Nicolas Maduro remains in power Friday, after opposition leader Juan Guaido’s failure to inspire mass military defections earlier in the week.
There were no immediate reports of violence in the capital, Caracas, Friday after several days of unrest and a call Thursday by Guaido for the start of staggered industrial action leading to a general strike.
Maduro has clung to power, calling on the country’s armed forces to oppose “any coup plotter” after Guaido failed to win defections from military leaders. At a televised event Thursday with the military high command, the embattled Maduro urged the military to “(K)eep morale high in this fight to disarm any traitor, any coup plotter.”
Guaido, the National Assembly leader, declared himself the country’s interim president in January. He has been recognized by the United States and about 50 other countries as the legitimate leader of the South American nation, but he has not been able to nudge the Venezuela’s socialist president from office.

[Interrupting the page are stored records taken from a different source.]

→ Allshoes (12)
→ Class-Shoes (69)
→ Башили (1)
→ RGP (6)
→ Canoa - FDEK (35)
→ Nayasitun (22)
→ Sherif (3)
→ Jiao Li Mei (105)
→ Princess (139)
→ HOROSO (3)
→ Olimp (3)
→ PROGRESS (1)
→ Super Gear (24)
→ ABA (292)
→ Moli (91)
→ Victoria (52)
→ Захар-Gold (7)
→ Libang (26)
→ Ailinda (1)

U.S. Secretary of State Mike Pompeo has said U.S. President Donald Trump is prepared to intervene militarily in Venezuela.
“If that is what is required, this is what the United States will do,” Pompeo said.
But Pompeo and Trump have not specified what would prompt the U.S. to send troops to Venezuela.
Millions of Venezuelans — exhausted by out-of-control inflation, severe food and fuel shortages, a lack of medical care, and periodic blackouts — have fled the country. As head of the opposition-controlled National Assembly, Guaido used the constitution to declare Maduro’s presidency illegitimate, saying Maduro’s election in December was a fraud.
Maduro has accused Guaido of trying to carry out a U.S.- and Colombian-supported coup and says the opposition will fail.
He said demonstrators will be prosecuted “for the serious crimes that have been committed against the constitution, the rule of law and the right to peace.”
Wednesday’s confrontations between opposition supporters and Venezuelan troops ended with one woman dead after she was shot in the head during a protest in the capital.